What is expected → Please restate, word for word, the lines below that begin at the one with "Medical certificate." and end at the one with "The original confirmation". Leave out all other lines.

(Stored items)
......
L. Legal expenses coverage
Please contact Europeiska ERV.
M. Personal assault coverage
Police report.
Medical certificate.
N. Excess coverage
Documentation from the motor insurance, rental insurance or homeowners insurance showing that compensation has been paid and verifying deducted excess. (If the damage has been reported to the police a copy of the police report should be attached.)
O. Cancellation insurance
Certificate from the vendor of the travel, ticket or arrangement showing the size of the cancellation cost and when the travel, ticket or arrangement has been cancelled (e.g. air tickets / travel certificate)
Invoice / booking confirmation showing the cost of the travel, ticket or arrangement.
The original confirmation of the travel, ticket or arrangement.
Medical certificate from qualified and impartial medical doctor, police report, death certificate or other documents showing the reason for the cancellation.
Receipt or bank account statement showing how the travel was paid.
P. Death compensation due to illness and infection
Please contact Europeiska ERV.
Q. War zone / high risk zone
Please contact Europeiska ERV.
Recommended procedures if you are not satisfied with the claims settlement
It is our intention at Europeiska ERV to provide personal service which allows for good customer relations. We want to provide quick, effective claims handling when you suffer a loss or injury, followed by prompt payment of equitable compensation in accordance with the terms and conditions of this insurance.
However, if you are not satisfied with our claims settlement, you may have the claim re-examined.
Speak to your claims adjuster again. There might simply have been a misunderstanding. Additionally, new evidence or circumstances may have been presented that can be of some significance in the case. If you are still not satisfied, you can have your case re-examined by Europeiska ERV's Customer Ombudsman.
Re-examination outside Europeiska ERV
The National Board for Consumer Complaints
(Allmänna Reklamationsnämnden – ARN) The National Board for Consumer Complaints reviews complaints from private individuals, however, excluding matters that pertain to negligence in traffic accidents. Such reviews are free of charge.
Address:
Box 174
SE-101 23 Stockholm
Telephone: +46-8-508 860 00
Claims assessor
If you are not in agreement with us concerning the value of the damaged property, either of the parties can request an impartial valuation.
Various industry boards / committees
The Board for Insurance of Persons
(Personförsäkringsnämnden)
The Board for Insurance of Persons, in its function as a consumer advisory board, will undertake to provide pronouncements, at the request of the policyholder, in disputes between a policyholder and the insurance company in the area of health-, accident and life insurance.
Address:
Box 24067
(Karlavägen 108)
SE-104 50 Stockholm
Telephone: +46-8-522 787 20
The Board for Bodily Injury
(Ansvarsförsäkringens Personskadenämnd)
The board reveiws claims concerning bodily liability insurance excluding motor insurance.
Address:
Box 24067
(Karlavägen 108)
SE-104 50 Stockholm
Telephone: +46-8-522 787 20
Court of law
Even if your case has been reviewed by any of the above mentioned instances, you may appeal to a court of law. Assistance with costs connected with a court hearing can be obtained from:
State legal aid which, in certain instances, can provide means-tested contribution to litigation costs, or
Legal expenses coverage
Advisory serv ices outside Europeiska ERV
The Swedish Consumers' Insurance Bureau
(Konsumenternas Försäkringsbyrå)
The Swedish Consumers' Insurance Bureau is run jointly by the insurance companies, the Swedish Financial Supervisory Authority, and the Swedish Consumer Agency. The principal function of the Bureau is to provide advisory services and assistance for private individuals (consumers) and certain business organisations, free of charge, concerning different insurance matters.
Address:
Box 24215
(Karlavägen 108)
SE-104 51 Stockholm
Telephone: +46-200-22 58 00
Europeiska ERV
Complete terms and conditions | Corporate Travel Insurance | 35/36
......
Exercise solution →
Medical certificate.
N. Excess coverage
Documentation from the motor insurance, rental insurance or homeowners insurance showing that compensation has been paid and verifying deducted excess. (If the damage has been reported to the police a copy of the police report should be attached.)
O. Cancellation insurance
Certificate from the vendor of the travel, ticket or arrangement showing the size of the cancellation cost and when the travel, ticket or arrangement has been cancelled (e.g. air tickets / travel certificate)
Invoice / booking confirmation showing the cost of the travel, ticket or arrangement.
The original confirmation of the travel, ticket or arrangement.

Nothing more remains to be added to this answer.